If there are 300 cops there all kitted out in riot gear, what happens when there are 500 protestors all equipped with gas masks, shin pad, helmets, and nicely decorated Roman Shields made from garbage can lids? I'm guessing that cops then have to escalate their violence in order to disperse the crowd, for the power of the regime must always win out in the end, but that comes at a really high cost to the regime, gunning down people in cold blood. The alternative is for cops to withdraw, like the Swedish cops, and so the protestors/rioters win.
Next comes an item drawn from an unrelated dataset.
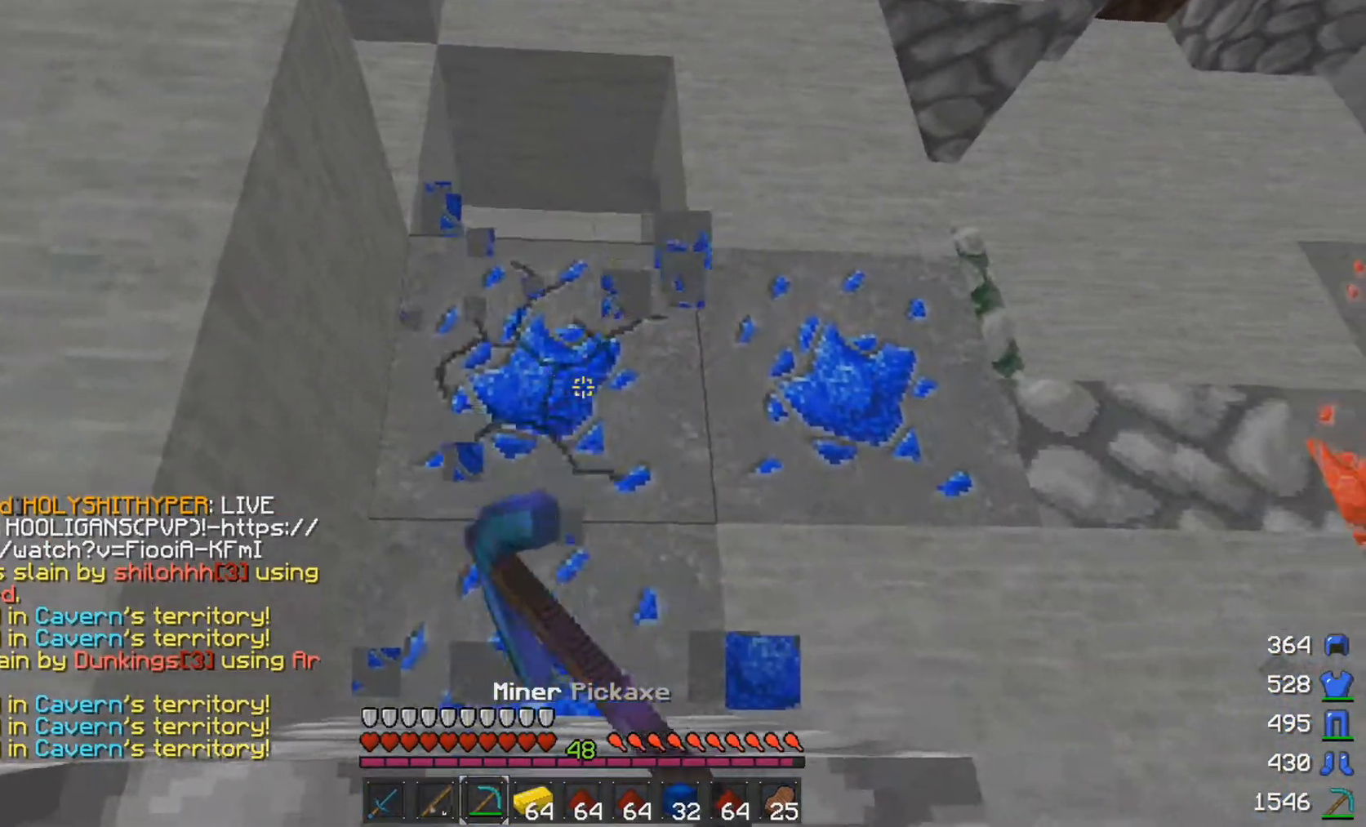
{"keys": [], "mouse": ["left"], "events": []}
If you're going to riot or protest to the point where the cops have to show up, don't you, as a rioter or protestor, want to prevail? And yet cops all around the world seem able to disperse these rioters and anarchists and protesters quite easily with the tools at their disposal. This leads me to question what's in the mind of the rioters and protesters.


----------



## TheLazyL (Jun 5, 2012)

Bobbb said:


> ...This leads me to question what's in the mind of the rioters and protesters.


Nothing.

Sheeple wanting to join in the current herd activity (rioting) then baaaaaing about the repercussions.


----------



## Sentry18 (Aug 5, 2012)

The riots I have been involved in have always been a mixture of people who had stern intentions in causing damage and demonstrating their outrage at something and people who are essentially mindless followers who saw an opportunity to do something taboo, let their inner psycho/child out or just wanted to have a story to tell. The former is usually less than 10% of the crowd where the latter makes up the strong majority. Cut the head off the snake and the body dies.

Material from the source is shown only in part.